【連載】一読三嘆 ①文学研究科 直江清隆教授 推薦 『理系と文系はなぜ分かれたのか』隠岐さや香
昨今、若者の本を読む時間が減っている中で、学生に読書のきっかけを与えてくれる本を、学問のスペシャリストである本学教員に教えてもらう。今回は文学研究科の直江清隆教授に、学生に薦めたい本を紹介してもらった。
◇ ◇ ◇
文学研究科 直江清隆教授 推薦
隠岐さや香 『理系と文系はなぜ分かれたのか』
常識と思っていたことを揺さぶってくれるような本との出会いは、多くの人にとって心地良いものであろう。隠岐さや香『文系と理系はなぜ分かれたのか』 (星海社新書)も、そんな本の一つではないだろうか。著者は『科学アカデミーと「有用な科学」』でも知られる気鋭の科学史家である。新書であるから難しいことが述べられているわけではないが、豊富な歴史的バックグラウンドから放たれる言葉には重みがある。
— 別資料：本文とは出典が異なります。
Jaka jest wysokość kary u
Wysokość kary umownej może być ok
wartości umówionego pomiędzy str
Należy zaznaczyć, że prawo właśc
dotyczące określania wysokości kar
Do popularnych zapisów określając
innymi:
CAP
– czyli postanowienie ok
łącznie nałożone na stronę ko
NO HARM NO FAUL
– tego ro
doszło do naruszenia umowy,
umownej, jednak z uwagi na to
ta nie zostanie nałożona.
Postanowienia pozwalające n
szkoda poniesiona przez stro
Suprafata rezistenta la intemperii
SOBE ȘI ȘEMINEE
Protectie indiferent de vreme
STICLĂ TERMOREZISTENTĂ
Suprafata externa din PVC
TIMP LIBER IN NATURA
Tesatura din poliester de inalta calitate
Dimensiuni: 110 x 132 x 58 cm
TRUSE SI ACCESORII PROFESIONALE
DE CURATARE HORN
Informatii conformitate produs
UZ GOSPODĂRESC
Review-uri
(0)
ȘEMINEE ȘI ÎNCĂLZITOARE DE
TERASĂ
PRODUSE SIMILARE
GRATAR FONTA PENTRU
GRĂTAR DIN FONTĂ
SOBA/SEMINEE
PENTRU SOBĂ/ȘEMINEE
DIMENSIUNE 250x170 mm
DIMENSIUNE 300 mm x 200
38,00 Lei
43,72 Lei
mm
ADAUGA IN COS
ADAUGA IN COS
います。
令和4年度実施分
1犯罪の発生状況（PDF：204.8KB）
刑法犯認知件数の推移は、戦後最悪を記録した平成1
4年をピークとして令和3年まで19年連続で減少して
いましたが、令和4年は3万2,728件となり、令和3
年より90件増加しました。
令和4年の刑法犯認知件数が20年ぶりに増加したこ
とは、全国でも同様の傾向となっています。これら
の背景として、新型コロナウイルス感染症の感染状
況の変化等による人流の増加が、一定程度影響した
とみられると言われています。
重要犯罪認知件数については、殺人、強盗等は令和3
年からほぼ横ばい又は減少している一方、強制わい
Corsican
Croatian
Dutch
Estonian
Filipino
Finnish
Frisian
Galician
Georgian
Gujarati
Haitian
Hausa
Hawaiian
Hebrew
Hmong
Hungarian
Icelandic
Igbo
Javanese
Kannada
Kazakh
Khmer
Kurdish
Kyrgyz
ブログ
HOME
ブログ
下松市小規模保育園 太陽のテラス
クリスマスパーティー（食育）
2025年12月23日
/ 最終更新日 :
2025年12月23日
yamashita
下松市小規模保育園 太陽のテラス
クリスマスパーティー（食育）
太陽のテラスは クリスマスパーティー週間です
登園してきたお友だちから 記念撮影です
「文系」と「理系」という区分けは、すでに高校の時点で導入されていることが多いこともあって、当たり前のこととして浸透しているだろう。この区分は向き・不向きや学部の所属だけの問題ではなく、就職にとっても、産業や国家との関わりでも重要だったりもする。「二つの文化」という言い方がなされ、相手が何しているか分からないという状況がある一方で、世間では文理融合が言われたりもする。ここで、そもそも文系と理系はなぜ分かれたのと問うてもいいのではないだろうか。本書は、歴史的経緯をたどりながら、いま現在起こっていること、これからどうしていくかということに、目を向けさせてくれる。
前半の第1章、第2章では、西欧における文系、理系の諸学問の成立や、日本の近代化における文系・理系の区分が説かれる。本書のメインの部分であり、そもそもこの区別がどう生じてきて、日本の特質がどこにあるのかなどがとてもよく分かるが、いわば原理論でやや重たいので、この手の本を読み慣れない人は後から読んでも良いかもしれない。後半の第3章、第4章では、それぞれ産業界、ジェンダーとの関係から文系・理系について語られ、その後に第5章で学際化について考察がなされる。なぜ理工系の分野では極端に女性が少ないということが起こるのかといったことは、考えておきたい問題である。著者は「人文社会」「理工医」を分ける区別は絶対ではないと考える。しかし、分野間の共同が求められる事は増えているとはいえ、学際化のかけ声に乗って分野の垣根は消えていくと著者が考えているというわけではない。性急な結論を避け、バランスよく議論を紹介していくことで、読者をともに考察の旅路へと誘ってくれるのだ。
足元を見るという意味でも、文系、理系を問わず、全ての人に一度目を通してみることをお薦めしたい。これからの時代、この区別に拘泥していいことは何もないのだから。